In the presented study a lab scale lean-premixed annular combustor comprising different axial and azimuthal patterns of dampers as well as several symmetrical and unsymmetrical damper placement patterns is investigated in five steps:
In the first step the number of the dampers is increased considering only optimal distributions obtained from literature. As a result a nearly linear increase of damping with the number of dampers is observed.
Second, other damper patterns are examined, which perform worse than the ideal distributions. It can be seen that a mode split can lead to differing damping rates of the two decomposed modes. In the worst case one of the modes isn’t damped any stronger than in the baseline measurement without any dampers.

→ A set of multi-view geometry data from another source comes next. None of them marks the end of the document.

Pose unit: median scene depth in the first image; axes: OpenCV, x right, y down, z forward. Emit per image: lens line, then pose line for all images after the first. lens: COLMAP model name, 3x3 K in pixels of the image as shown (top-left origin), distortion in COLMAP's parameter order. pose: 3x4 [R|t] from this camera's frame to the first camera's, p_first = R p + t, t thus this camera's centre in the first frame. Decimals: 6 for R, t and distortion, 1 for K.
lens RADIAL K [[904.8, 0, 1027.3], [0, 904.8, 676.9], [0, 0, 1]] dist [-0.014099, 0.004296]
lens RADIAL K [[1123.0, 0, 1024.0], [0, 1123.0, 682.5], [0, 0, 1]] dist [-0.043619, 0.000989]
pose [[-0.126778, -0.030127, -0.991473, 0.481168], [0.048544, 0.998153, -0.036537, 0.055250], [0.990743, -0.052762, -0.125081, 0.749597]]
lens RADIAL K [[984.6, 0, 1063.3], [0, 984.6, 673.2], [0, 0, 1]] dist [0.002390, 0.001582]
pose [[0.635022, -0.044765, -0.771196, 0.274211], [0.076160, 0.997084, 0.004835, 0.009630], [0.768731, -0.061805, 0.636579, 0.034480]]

A number of selected representative circumferential damper patterns is investigated at two axial locations. It is generally observed that the axial position has an influence on damper performance as the upstream configurations with dampers in the flame region perform better than the downstream configurations.

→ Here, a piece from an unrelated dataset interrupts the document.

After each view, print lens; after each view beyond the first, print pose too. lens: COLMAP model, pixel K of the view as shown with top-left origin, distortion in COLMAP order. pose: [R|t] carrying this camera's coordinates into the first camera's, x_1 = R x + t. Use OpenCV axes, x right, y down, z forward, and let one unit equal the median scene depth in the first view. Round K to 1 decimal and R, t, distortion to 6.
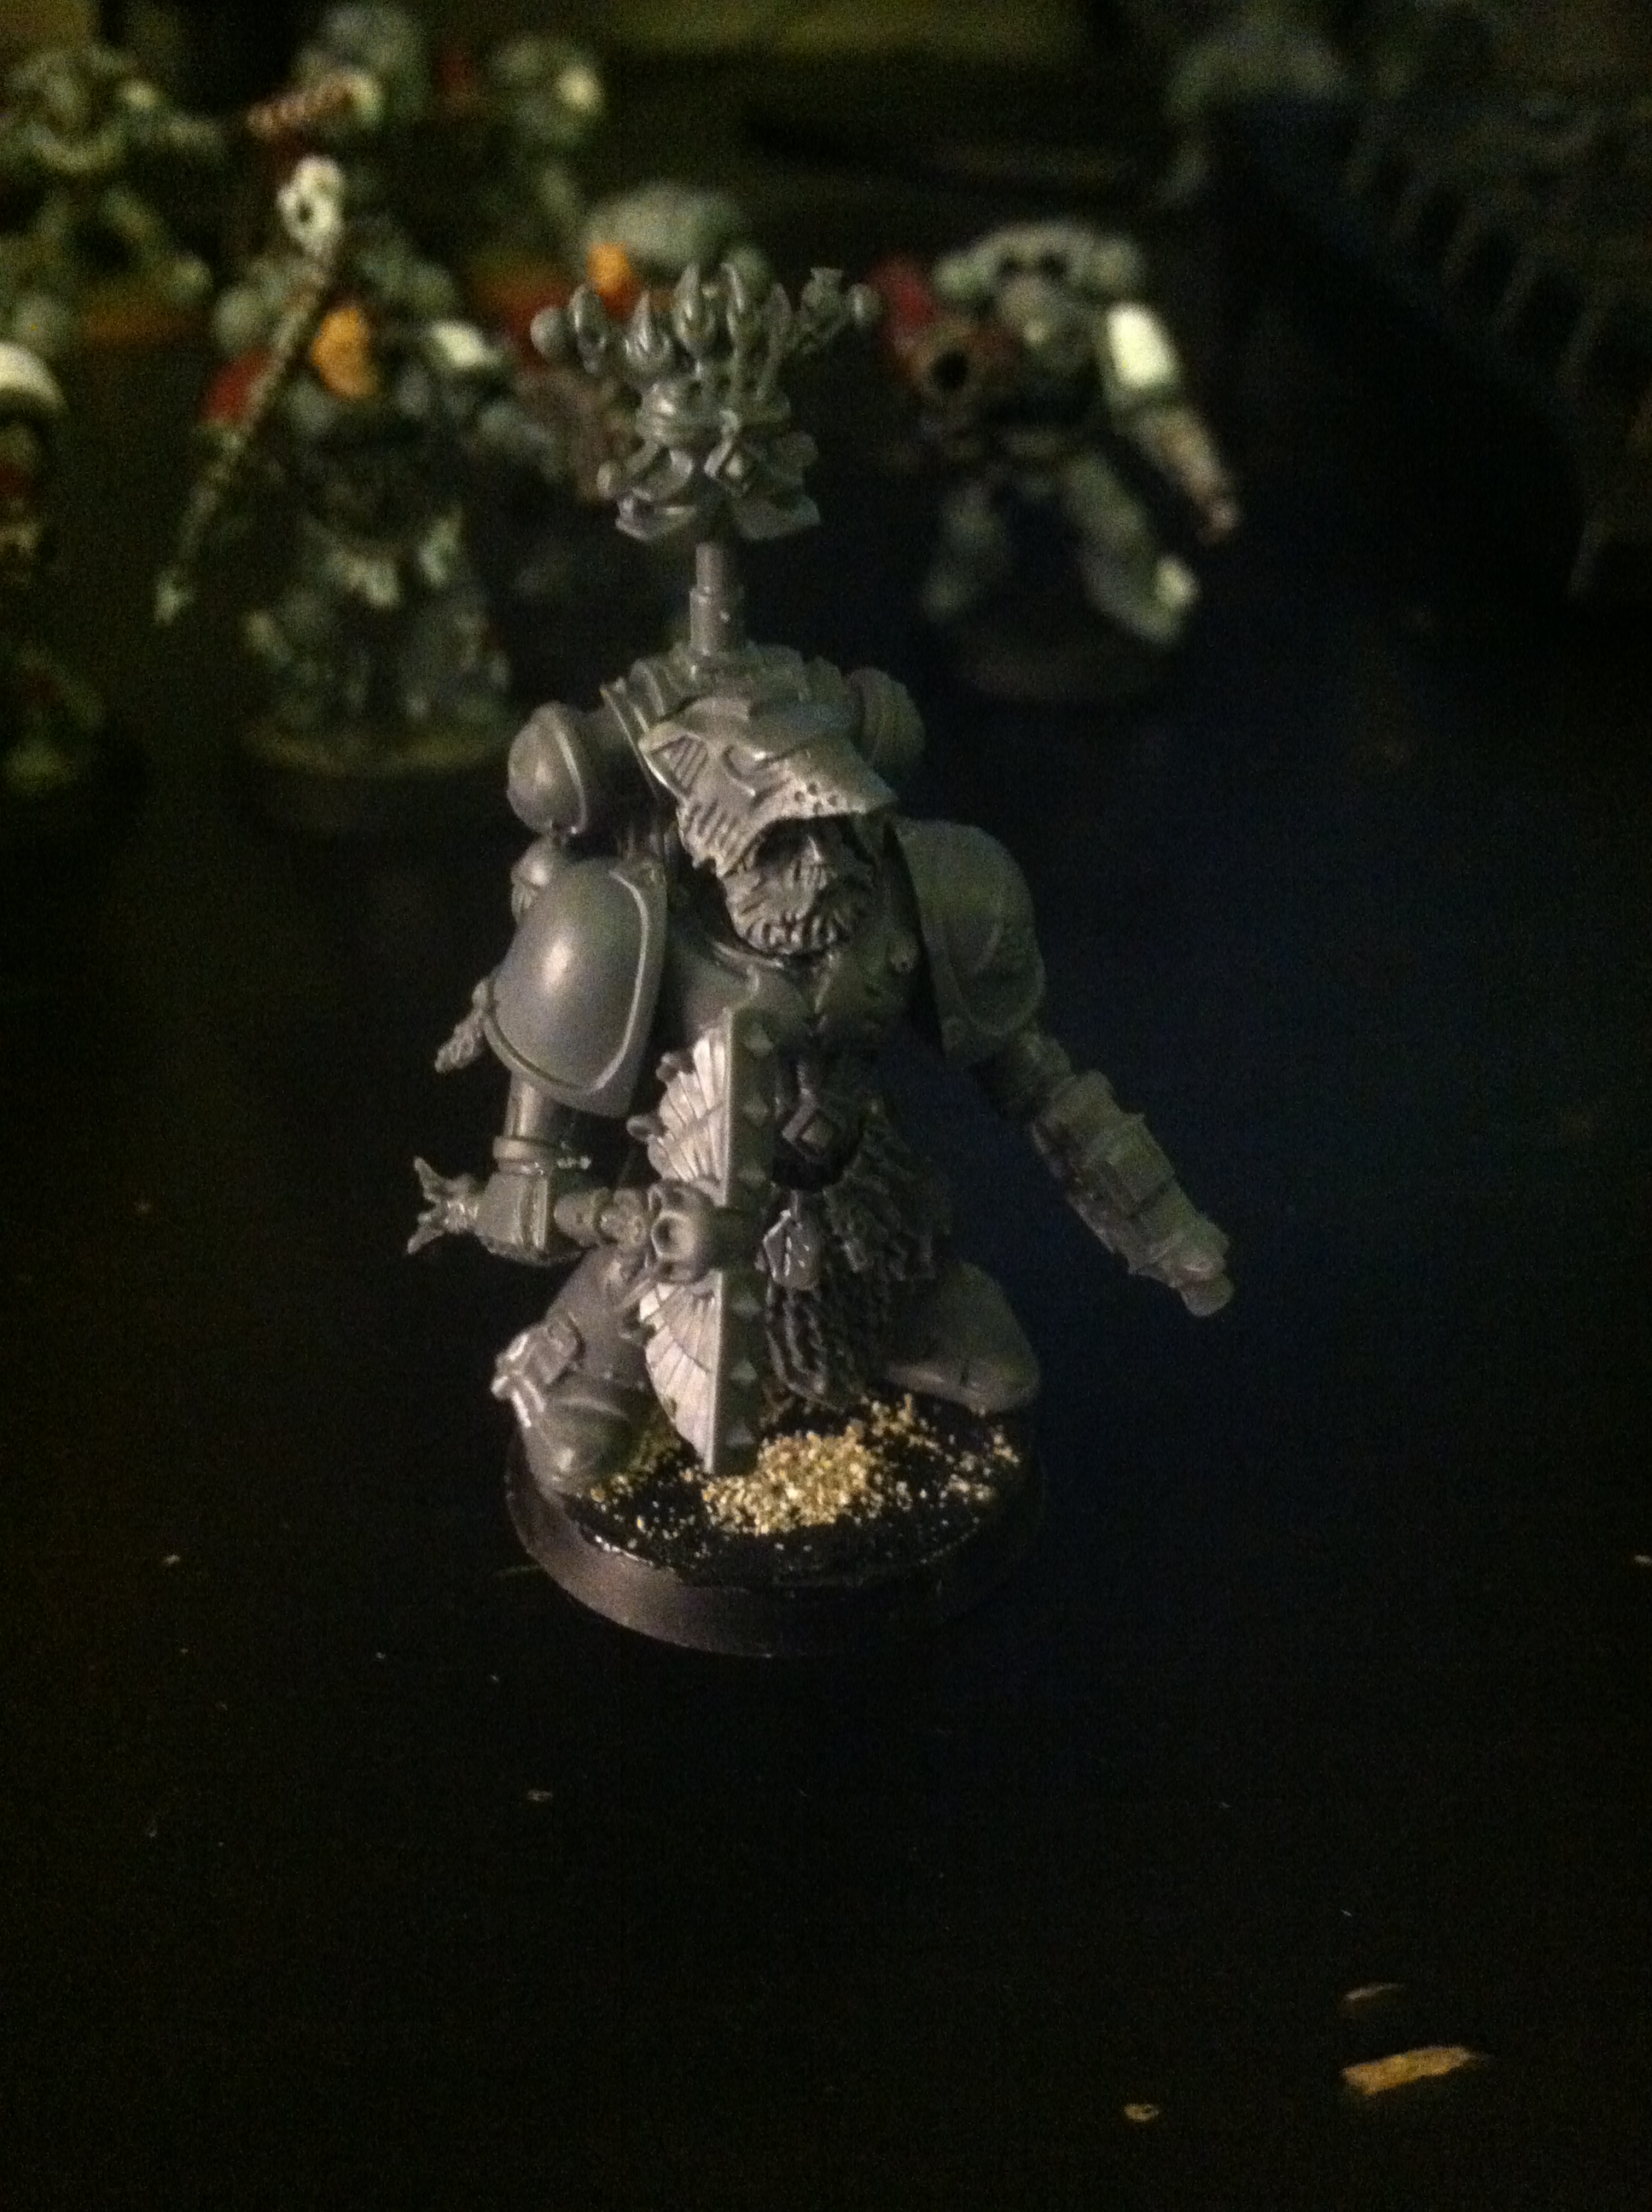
lens RADIAL K [[2218.1, 0, 826.0], [0, 2218.1, 1106.0], [0, 0, 1]] dist [0.060871, -0.352085]
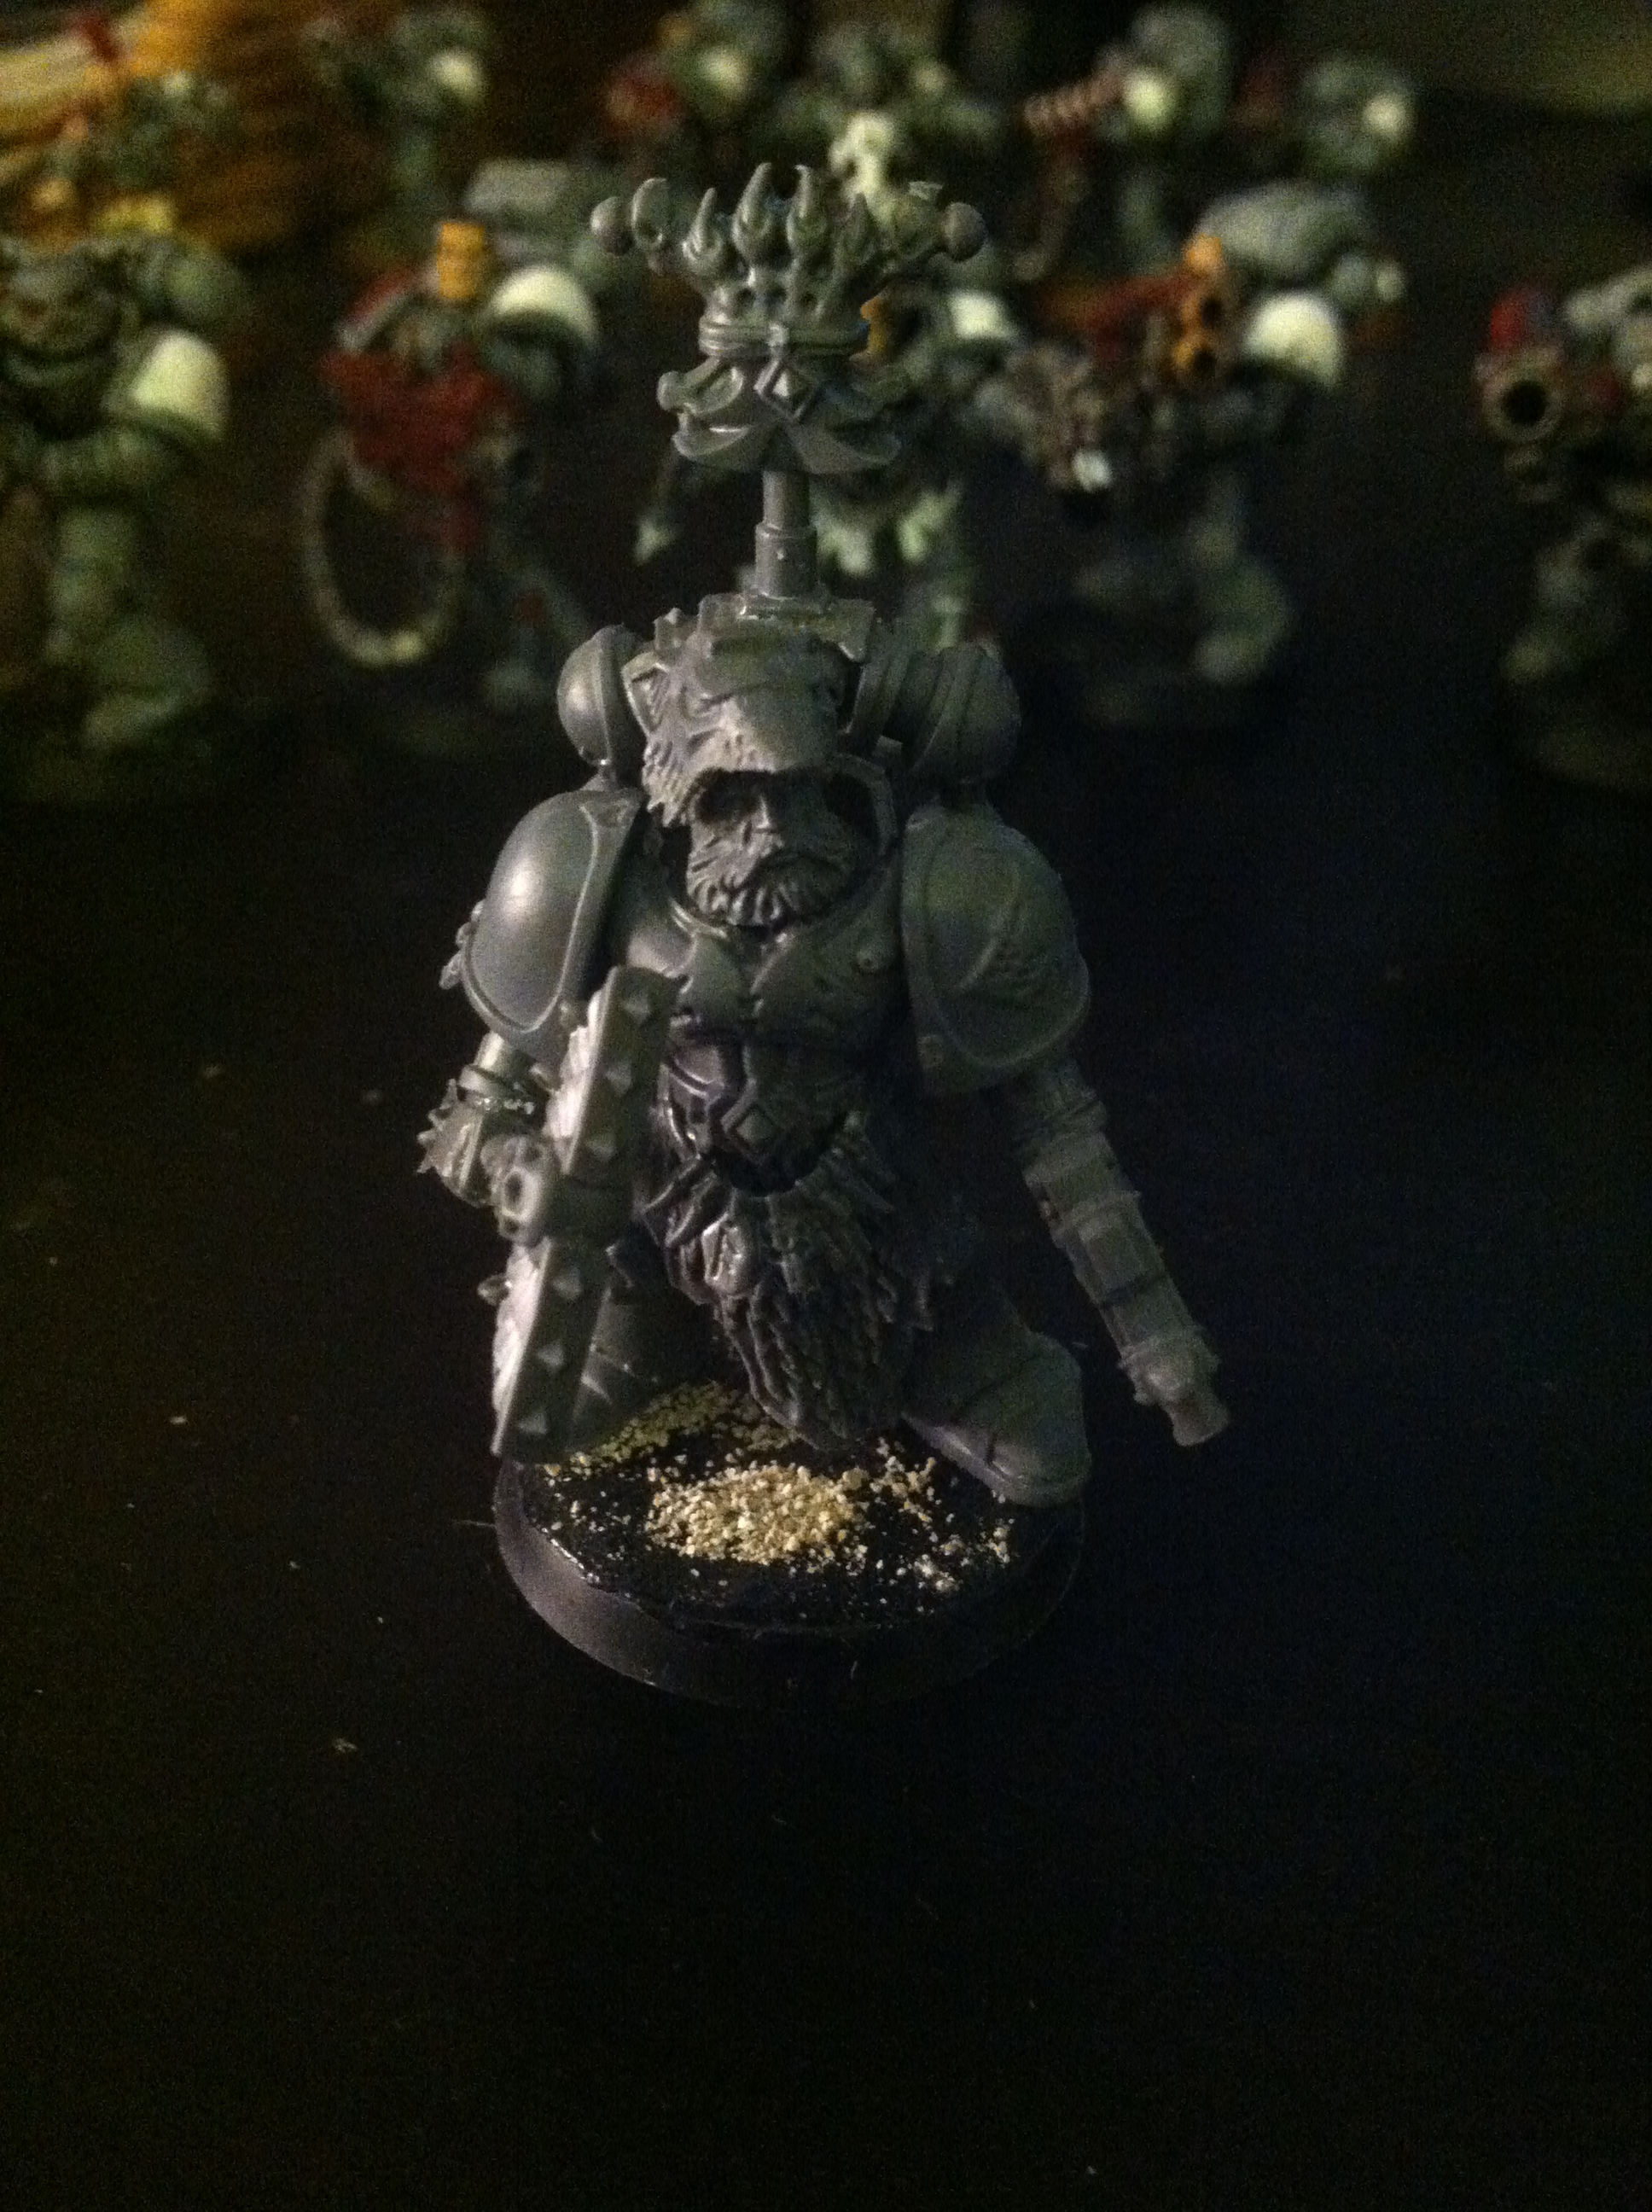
lens RADIAL K [[2218.1, 0, 826.0], [0, 2218.1, 1106.0], [0, 0, 1]] dist [0.060871, -0.352085]
pose [[0.914257, 0.207192, -0.348146, 0.302646], [-0.213812, 0.976675, 0.019763, -0.019087], [0.344120, 0.056369, 0.937232, 0.146128]]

Using an optimum configuration with four dampers equally distributed around the circumference the increase of the window of operation of the annular combustor test rig in terms of equivalence ratio and thermal power is demonstrated.
The azimuthal distribution of the dynamic pressure amplitude of the annular combustor test rig is determined and compared with the local damping rate. A correlation can be found which reveals that already very moderate damping rates lead to very low dynamic pressure amplitudes.